Acquired in 2005 and owned by DC CAP Hotelier, LLC, a subsidiary of NY-based Ogden CAP Properties, LLC, Arnold revealed the owners are “very engaged in the well-being of this property.
- - -
■ **Your assignment**
Write the next part of the passage about the property owned by DC CAP Hotelier, LLC, picking up after its last sentence. These records come from a different source than the passage.

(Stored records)
- - -
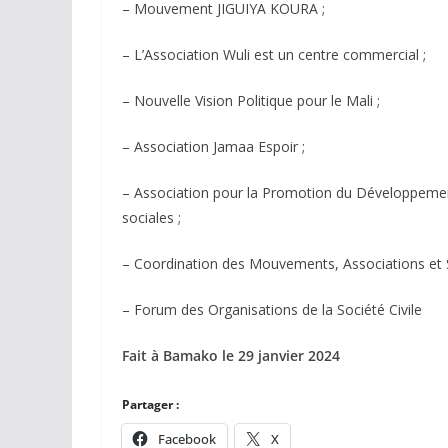
– Mouvement JIGUIYA KOURA ;
– L’Association Wuli est un centre commercial ;
– Nouvelle Vision Politique pour le Mali ;
– Association Jamaa Espoir ;
– Association pour la Promotion du Développement
sociales ;
– Coordination des Mouvements, Associations e
– Forum des Organisations de la Société Civile
Fait à Bamako le 29 janvier 2024
Partager :
Facebook
X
- - -
■ **Written response**
“Somehow it is very fortunate,” he said, “because nowadays in the world of international corporations, you don’t get people who are so committed to making the right decision and the long term decision. A lot of choices could have been made much more rapidly and probably in a less expensive way than what was actually done,” he stated. “However as the owners like to put it, they did this for their grandchildren.”